### Provided material
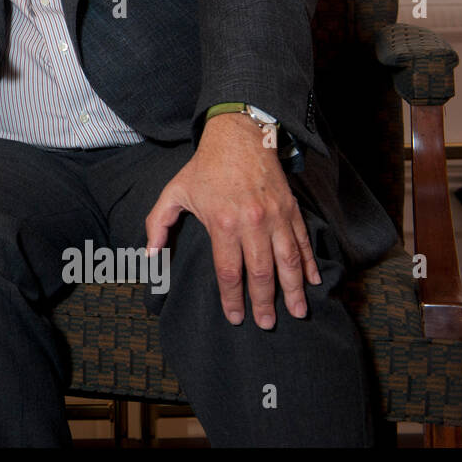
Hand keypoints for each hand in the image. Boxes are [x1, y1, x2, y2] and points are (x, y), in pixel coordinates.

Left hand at [144, 112, 320, 329]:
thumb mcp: (174, 192)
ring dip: (293, 290)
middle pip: (261, 273)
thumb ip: (159, 224)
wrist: (238, 136)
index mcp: (223, 223)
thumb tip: (150, 254)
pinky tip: (312, 282)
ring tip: (297, 312)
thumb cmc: (204, 167)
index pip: (229, 272)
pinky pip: (302, 242)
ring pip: (288, 261)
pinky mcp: (291, 209)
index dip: (232, 298)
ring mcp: (275, 217)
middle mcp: (253, 223)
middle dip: (264, 303)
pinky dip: (309, 263)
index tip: (235, 318)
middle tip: (266, 324)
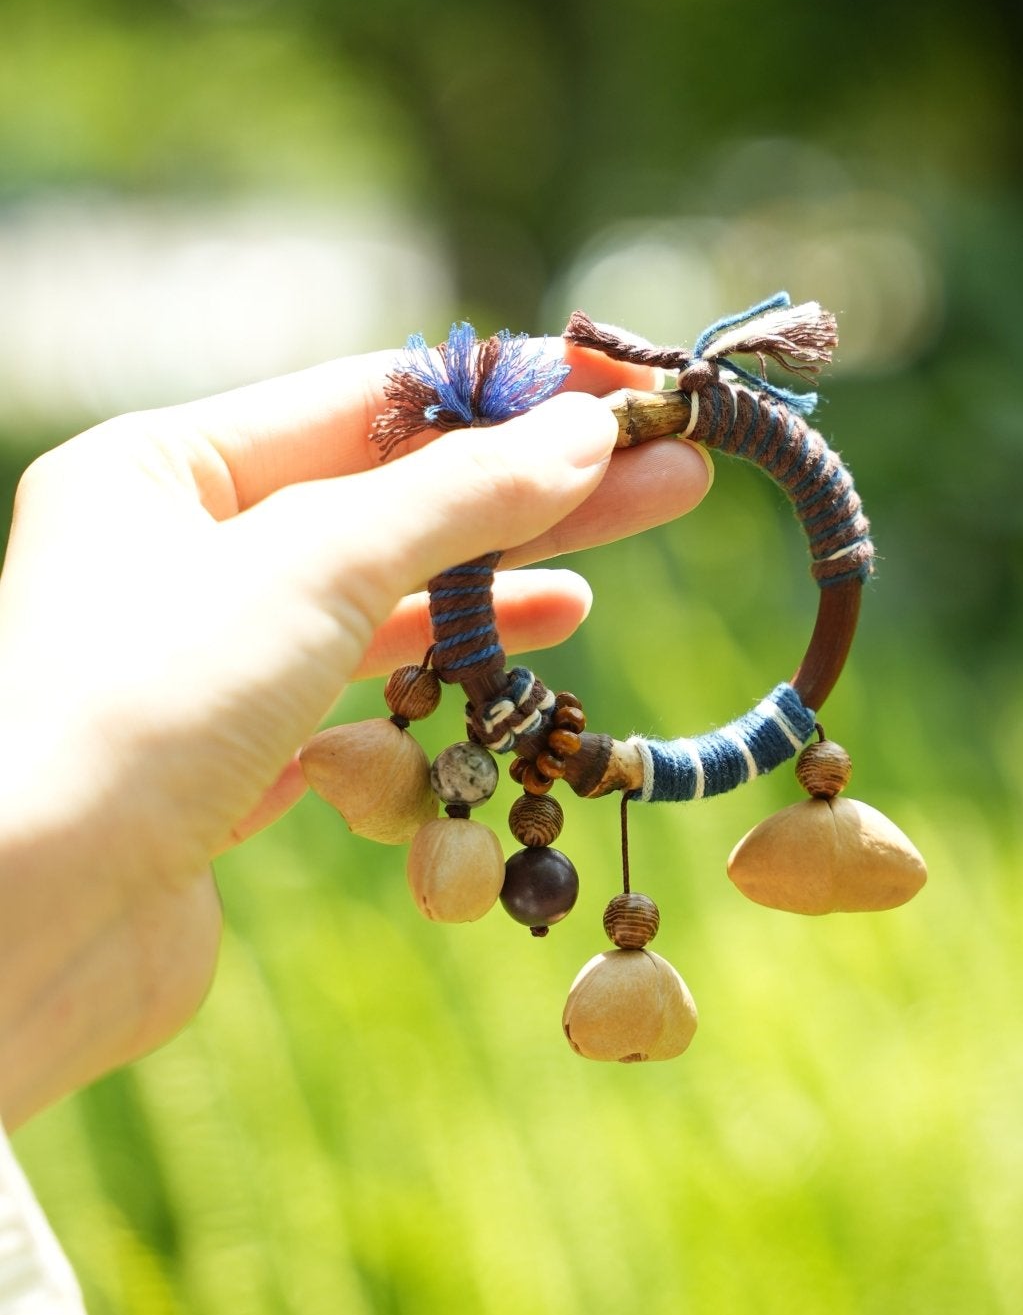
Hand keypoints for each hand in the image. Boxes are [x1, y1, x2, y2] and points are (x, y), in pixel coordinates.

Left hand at [0, 345, 709, 1124]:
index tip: (623, 394)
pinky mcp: (230, 760)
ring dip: (498, 580)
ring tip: (612, 557)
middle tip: (668, 471)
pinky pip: (359, 692)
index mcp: (159, 466)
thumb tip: (589, 431)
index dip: (504, 395)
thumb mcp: (317, 563)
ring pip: (379, 598)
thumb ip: (460, 496)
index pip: (364, 401)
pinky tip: (530, 654)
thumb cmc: (149, 703)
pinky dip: (443, 673)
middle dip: (529, 488)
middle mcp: (173, 552)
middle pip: (387, 498)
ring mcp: (203, 660)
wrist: (32, 920)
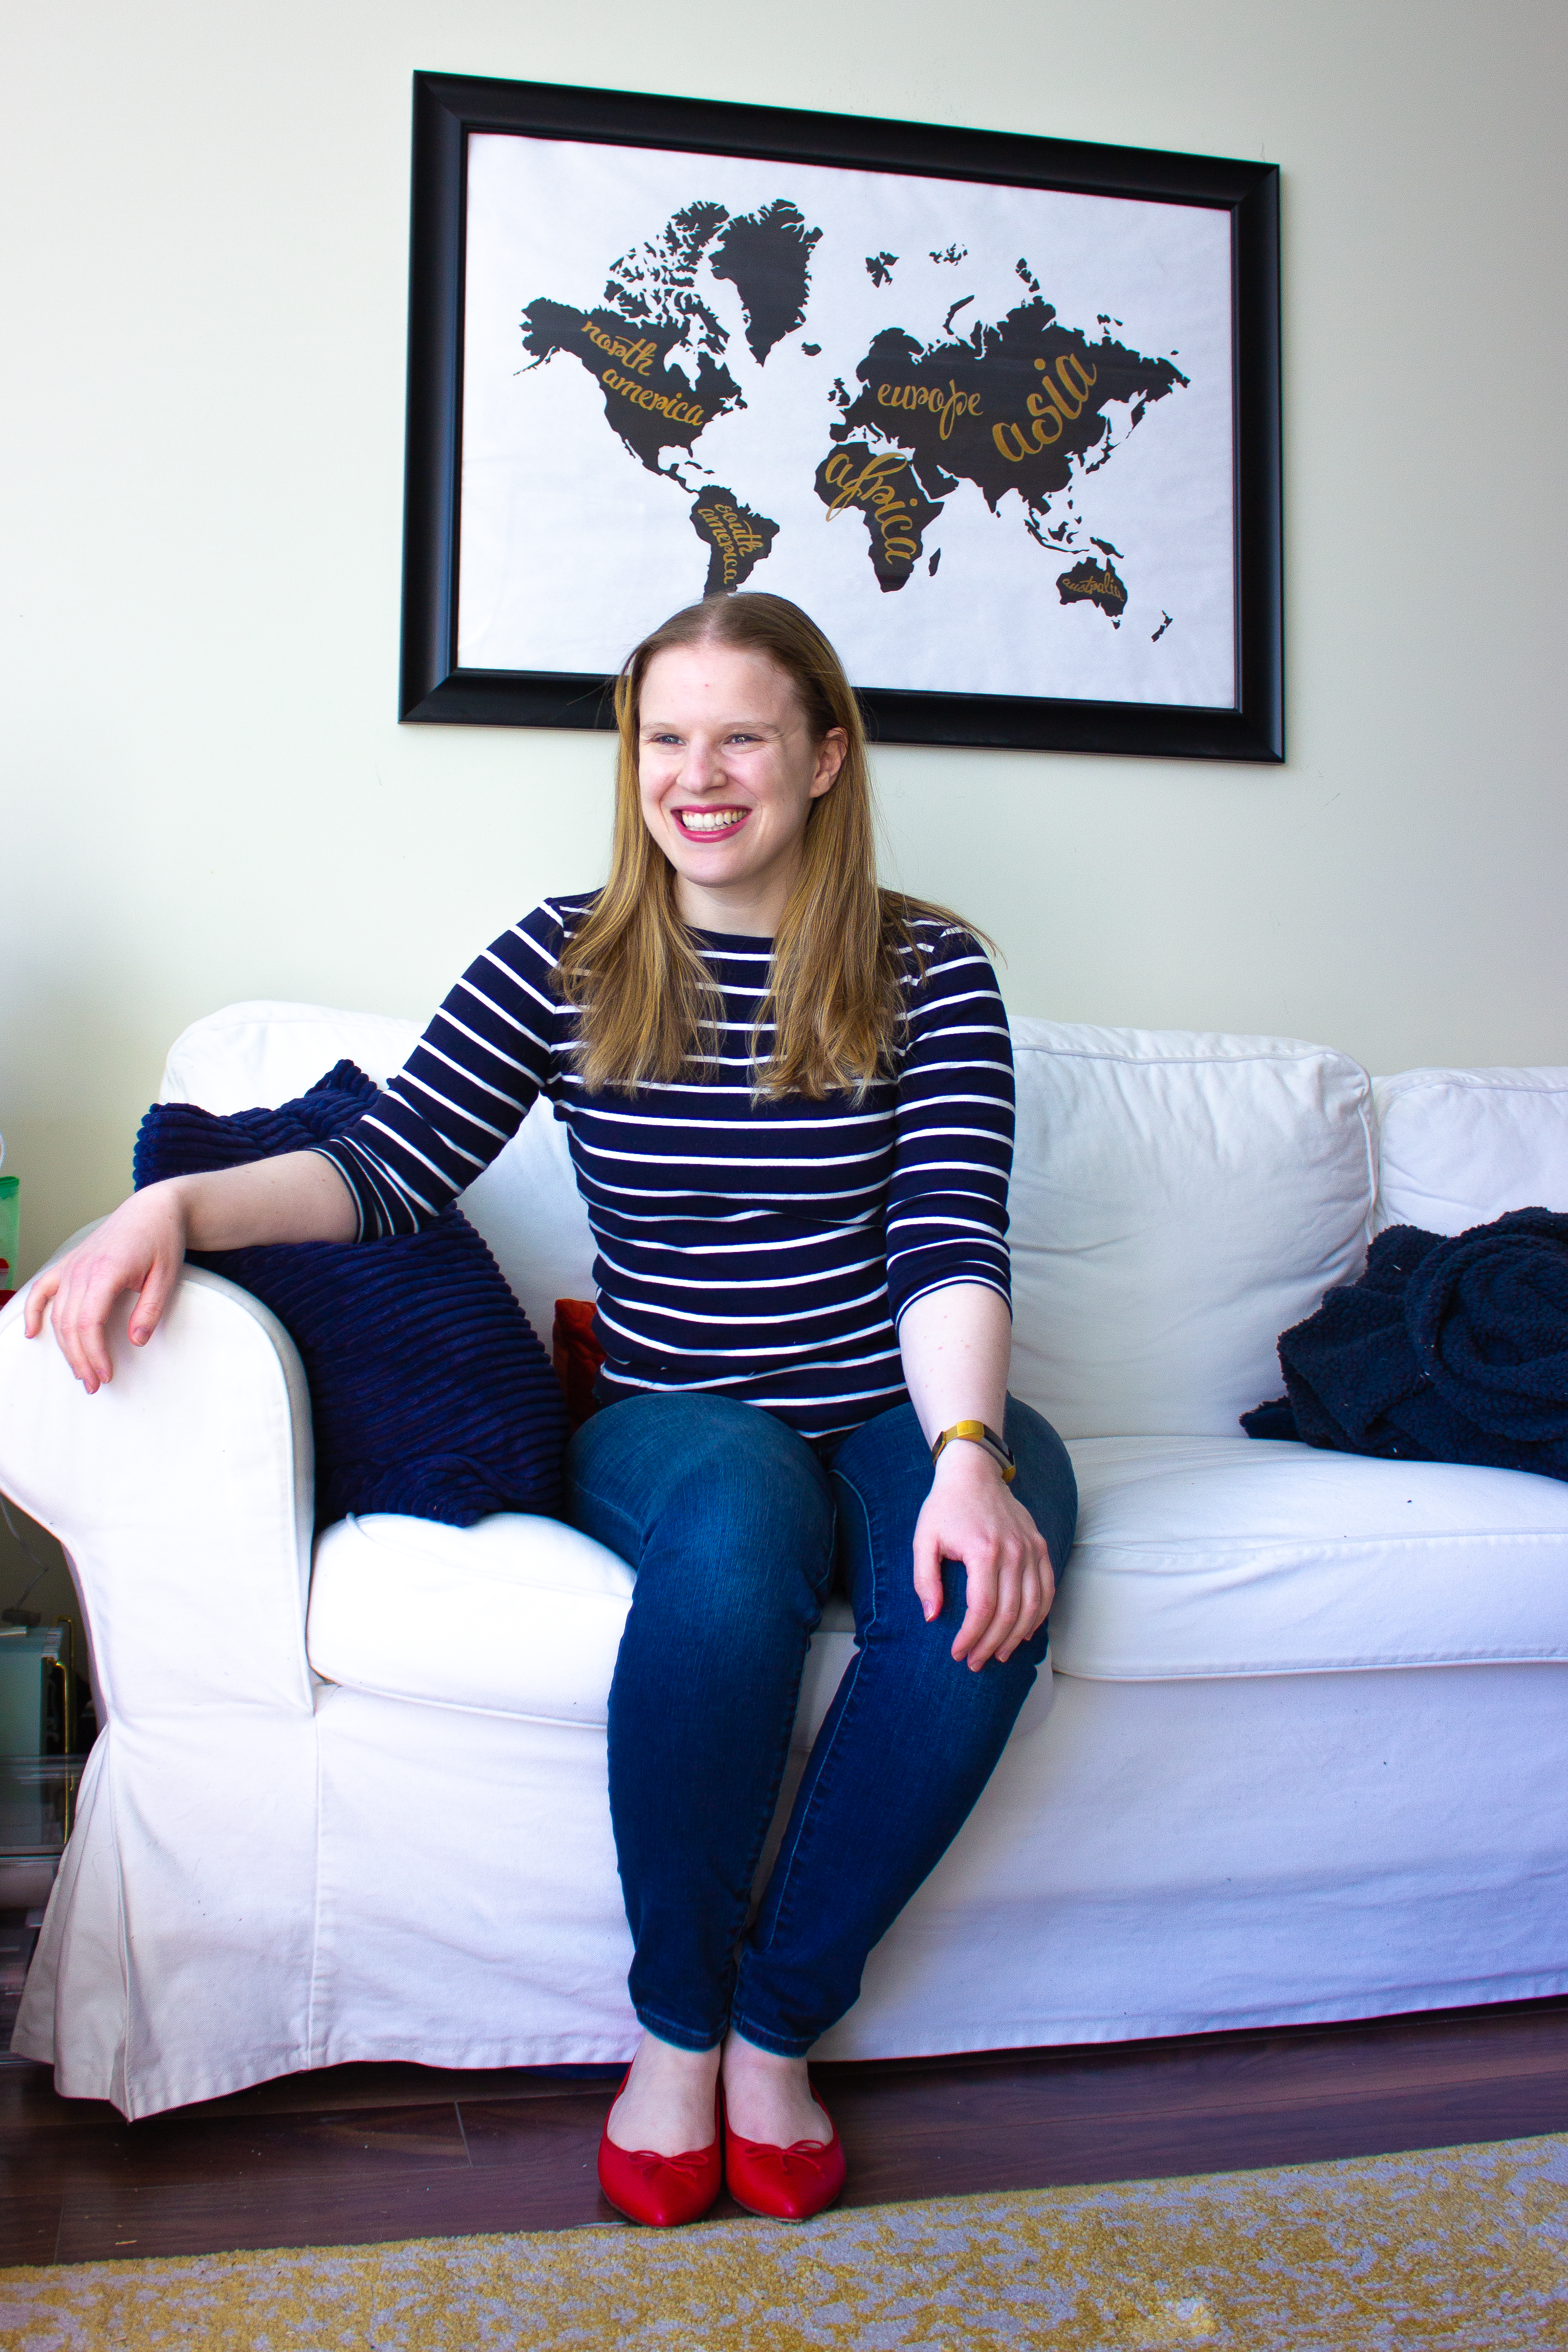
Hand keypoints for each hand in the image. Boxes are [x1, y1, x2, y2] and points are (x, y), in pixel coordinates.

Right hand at [23, 1182, 190, 1392]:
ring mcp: (72, 1265)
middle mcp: (82, 1269)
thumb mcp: (167, 1276)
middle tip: (94, 1384)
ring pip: (58, 1313)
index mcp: (106, 1271)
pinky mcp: (69, 1263)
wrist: (153, 1210)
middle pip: (70, 1323)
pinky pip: (43, 1289)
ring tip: (79, 1371)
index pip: (89, 1322)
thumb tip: (136, 1341)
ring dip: (65, 1346)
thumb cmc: (162, 1240)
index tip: (106, 1375)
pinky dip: (34, 1311)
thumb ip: (151, 1310)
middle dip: (80, 1359)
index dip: (94, 1353)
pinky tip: (32, 1333)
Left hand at [911, 1441, 1054, 1671]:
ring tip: (999, 1655)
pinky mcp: (1040, 1547)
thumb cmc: (944, 1507)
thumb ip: (924, 1579)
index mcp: (982, 1551)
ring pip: (1032, 1607)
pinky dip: (1039, 1616)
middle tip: (975, 1661)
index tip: (957, 1653)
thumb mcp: (923, 1540)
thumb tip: (932, 1617)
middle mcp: (1013, 1552)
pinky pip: (1047, 1590)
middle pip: (1008, 1613)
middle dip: (991, 1644)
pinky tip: (1024, 1633)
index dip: (970, 1637)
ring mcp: (1031, 1550)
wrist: (974, 1473)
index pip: (982, 1609)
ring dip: (1016, 1637)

### Exercise requirements
Give the records again without a single change, and exclude the pictures.

### Result of the exercise
Hand keypoints for each hand in the image. Boxes are [x1, y1, x2, y2] and points are (x, y), in pixel coordinates.

Left hand at [144, 112, 320, 329]:
thumb mcp: (174, 192)
ring dip: (293, 290)
middle pip: (261, 273)
thumb ip: (159, 224)
wrist: (238, 136)
index mcp: (223, 223)
thumb tip: (150, 254)
pinky tip: (312, 282)
ring tip: (297, 312)
thumb cmc: (204, 167)
index pip: (229, 272)
pinky pip: (302, 242)
ring pip: (288, 261)
pinky mcp: (291, 209)
index dip: (232, 298)
ring mcp: (275, 217)
middle mcp: (253, 223)
middle dip: (264, 303)
pinky dip: (309, 263)
index tip: (235, 318)
middle tip: (266, 324)
Hand keypoints for each hand in the image. Boxes are [x1, y1, x2, y2] and points are (x, y), in pixel coordinates.

Left hand at [0, 345, 709, 1124]:
index tip: (623, 394)
pinky mcp: (230, 760)
ring dip: (498, 580)
ring tip: (612, 557)
middle tip: (668, 471)
pinky pip: (359, 692)
index mcp: (159, 466)
thumb tip: (589, 431)
index dip: (504, 395)
thumb mcp: (317, 563)
ring pip: (379, 598)
thumb ip: (460, 496)
index pip: (364, 401)
pinky tip: (530, 654)
thumb cmc: (149, 703)
pinky dip: (443, 673)
middle dip: (529, 488)
middle mcp: (173, 552)
middle pip: (387, 498)
ring mcp: (203, 660)
wrist: (32, 920)
Hand keypoints for each hand in the image. Boxes are [x1, y1, x2, y2] and points are (x, y), in pixel coordinates.

Right hand at [23, 1182, 190, 1392]:
ring mcp: (72, 1265)
middle mcp: (82, 1269)
thumb mcp: (167, 1276)
middle tip: (94, 1384)
ring pip: (58, 1313)
index mcp: (106, 1271)
pinky mcp: (69, 1263)
wrist: (153, 1210)
middle pip: (70, 1323)
pinky pip: (43, 1289)
ring tip: (79, 1371)
index pip: (89, 1322)
thumb tip: (136, 1341)
ring dip: (65, 1346)
thumb cmc: (162, 1240)
index tip: (106, 1375)
pinky dip: (34, 1311)
thumb ip: (151, 1310)
middle dip: (80, 1359)
index dip: (94, 1353)
pinky tip: (32, 1333)
Left hand at [911, 1441, 1054, 1671]:
ring tip: (999, 1655)
pinky mcp: (1040, 1547)
thumb cmc: (944, 1507)
thumb ip: (924, 1579)
index mcp: (982, 1551)
ring pip: (1032, 1607)
pinky dip: (1039, 1616)
middle tip: (975, 1661)
index tip: (957, 1653)
thumb mcp: (923, 1540)
thumb tip: (932, 1617)
middle mcp: (1013, 1552)
pinky pip: (1047, 1590)
middle pip: (1008, 1613)
middle dip: (991, 1644)
pinky tip: (1024, 1633)
index dip: (970, 1637)
ring mcp: (1031, 1550)
wrist: (974, 1473)
index pip: (982, 1609)
ring dip: (1016, 1637)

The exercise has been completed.